Мамы не стало, когда Нина училась в третьем классе. Уехала в деревню, к родителям отца, и не вернулась. Уже и лето кончилось, а ее все не было, Лина ходила заплаканная, отец уехал куда-то, но он часто уезжал, это не удивляло, и как-то Лина не выдержала, сказала:
— Не вернется мамаша, померла она. Уже потом Нина узнала: в те годы в Поволжье был неурожай, голод, мать повезла в деревню муку, заболела тифом и умерла.

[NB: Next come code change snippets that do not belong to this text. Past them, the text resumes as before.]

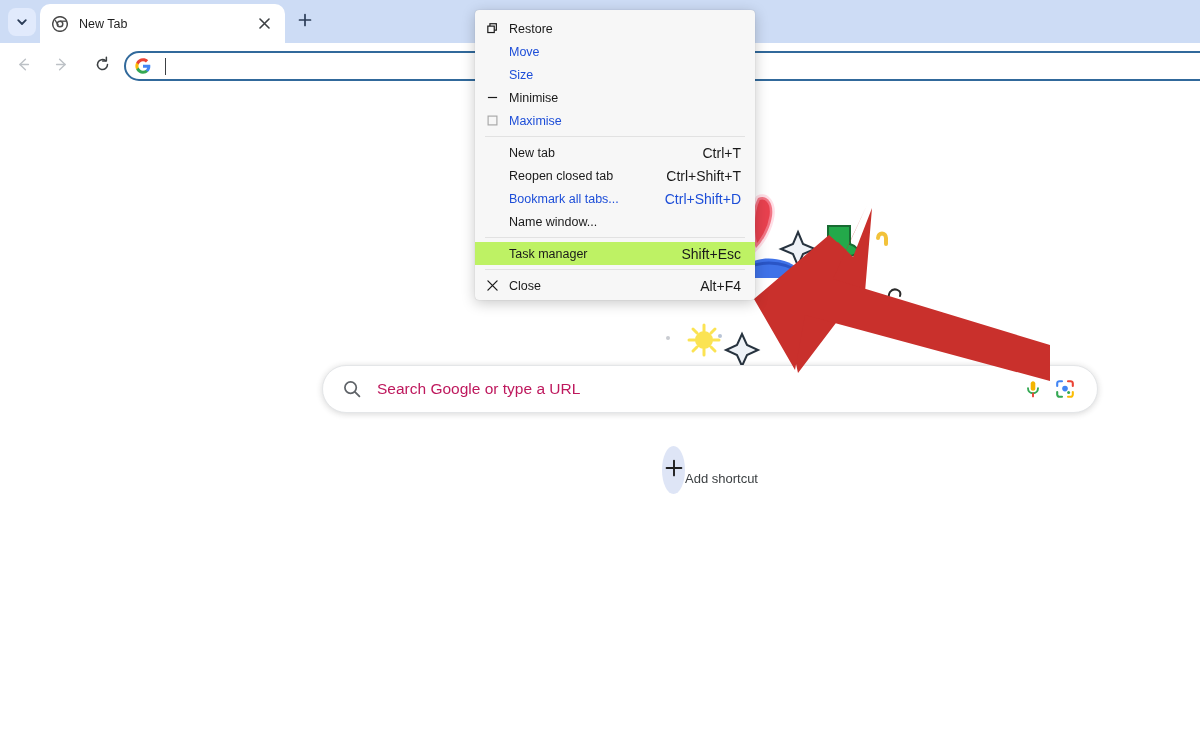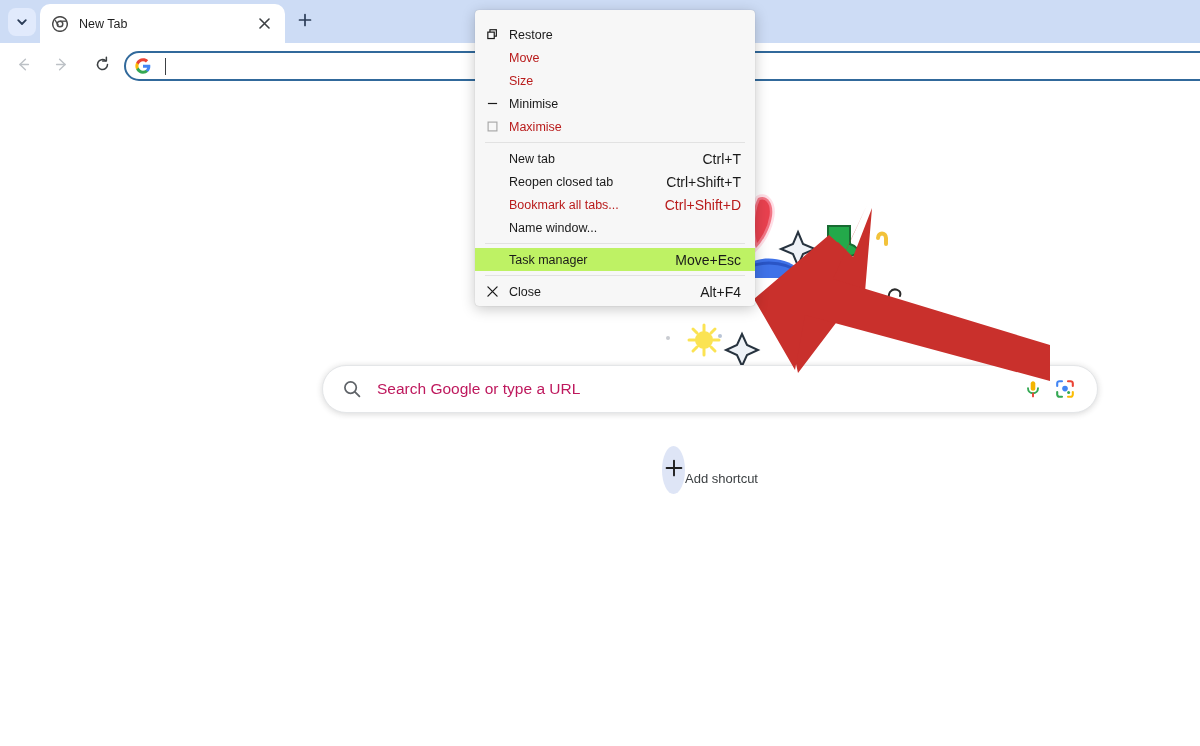--- a/index.html
+++ b/index.html
@@ -110,34 +110,34 @@
     position: absolute; left: 750px; top: 195px; width: 300px; height: 190px;
     pointer-events: none;
   }
 
   
   .sysmenu {
     position: absolute; left: 475px; top: 10px; width: 280px;
     background: #f7f7f7;
     border-radius: 4px;
     box-shadow: 0 3px 14px rgba(0,0,0,.22), 0 0 1px rgba(0,0,0,.25);
-    padding: 13px 0 3px 0;
+    padding: 7px 0 3px 0;
     font-size: 12.5px;
   }
   .mi {
     position: relative; display: flex; align-items: center;
     height: 23px; padding: 0 14px 0 0;
   }
   .mi.hover { background: #bef264; }
   .mi-icon {
     width: 34px; flex: 0 0 34px; display: flex; align-items: center; justify-content: center;
   }
   .mi-label { flex: 1 1 auto; color: #1a1a1a; white-space: nowrap; }
   .mi-accel { color: #1a1a1a; white-space: nowrap; font-size: 14px; }
-  .mi.disabled .mi-label, .mi.disabled .mi-accel { color: #b91c1c; }
+  .mi.disabled .mi-label, .mi.disabled .mi-accel { color: #1d4ed8; }
   .mi.disabled .mi-icon svg { opacity: .35; }
   .mi-sep { height: 1px; background: #e2e2e2; margin: 4px 10px 4px 10px; }
 </style>
 </head>
 <body>
 
 <div id="root">
 
   <div class="tabstrip">
 
@@ -394,21 +394,21 @@
       <span class="mi-icon"></span>
       <span class="mi-label">Name window...</span>
       <span class="mi-accel"></span>
     </div>
 
     <div class="mi-sep"></div>
 
     <div class="mi hover">
       <span class="mi-icon"></span>
       <span class="mi-label">Task manager</span>
-      <span class="mi-accel">Move+Esc</span>
+      <span class="mi-accel">Shift+Esc</span>
     </div>
 
     <div class="mi-sep"></div>
 
     <div class="mi">
       <span class="mi-icon">
         <svg width="11" height="11" viewBox="0 0 12 12">
           <path d="M1 1 L11 11 M11 1 L1 11" stroke="#1a1a1a" stroke-width="1.4" stroke-linecap="round"></path>
         </svg>
       </span>

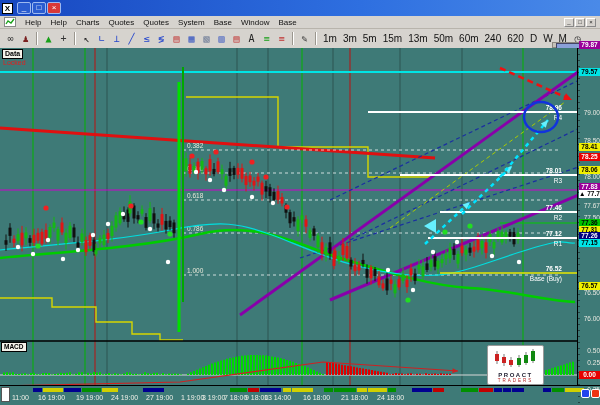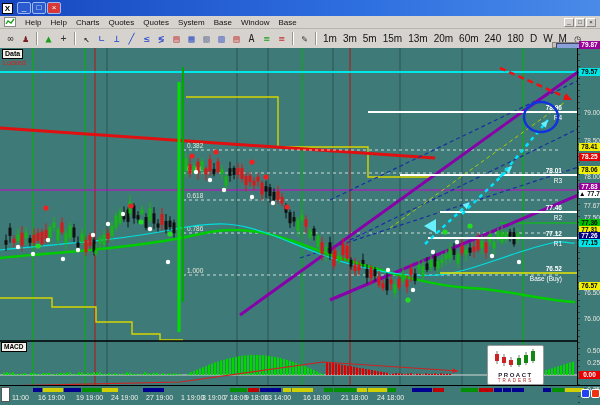--- a/index.html
+++ b/index.html
@@ -118,24 +118,24 @@
     <span class="ticon" style="color: rgb(24, 160, 24);">≡</span>
     <span class="ticon" style="color: rgb(192, 48, 48);">≡</span>
     <span class="tsep"></span>
     <span class="ticon" style="color: rgb(51, 51, 51);">✎</span>
     <span class="tsep"></span>
     <span class="tf">1m</span>
     <span class="tf">3m</span>
     <span class="tf">5m</span>
     <span class="tf">15m</span>
     <span class="tf">13m</span>
-    <span class="tf">20m</span>
+    <span class="tf">50m</span>
     <span class="tf">60m</span>
     <span class="tf">240</span>
-    <span class="tf">180</span>
+    <span class="tf">620</span>
     <span class="tf">D</span>
     <span class="tf">W</span>
     <span class="tf">M</span>
     <span class="ticon" style="color: rgb(51, 51, 51);">◷</span>
   </div>
 <div class="scrollbar">
     <div class="scrollthumb"></div>
   </div>
 
 <div class="chart">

Отец ездил хоронить, а от детей долго скрывали, пока были силы молчать.
Нина долго не могла смириться со смертью матери, в душе не верила — может, оттого, что мертвую не видела и не хоронила, — все вечерами ждала: откроется дверь, войдет мама и опять тряхнет головой в коротких кудряшках, возьмет гитару и запоет: «Вот вспыхнуло утро-о, румянятся воды-ы...» И снова станет в доме шумно, нестрашно, и тишина забьется в углы...
Нина пыталась представить себе Саратов таким, каким он был в ту пору, но она мало что помнила: памятник Чернышевскому в центре, готическую, острую крышу консерватории, покатые, сбегавшие к Волге улицы, одна из них и называлась Бабушкин взвоз; сад «Липки», где летом по вечерам играл военный духовой оркестр и пахло душистым табаком и мороженым... Улицу Ленина, где жил Виктор, она не помнила, кажется, это недалеко от почтамта, и как от вокзала туда добираться, не знала.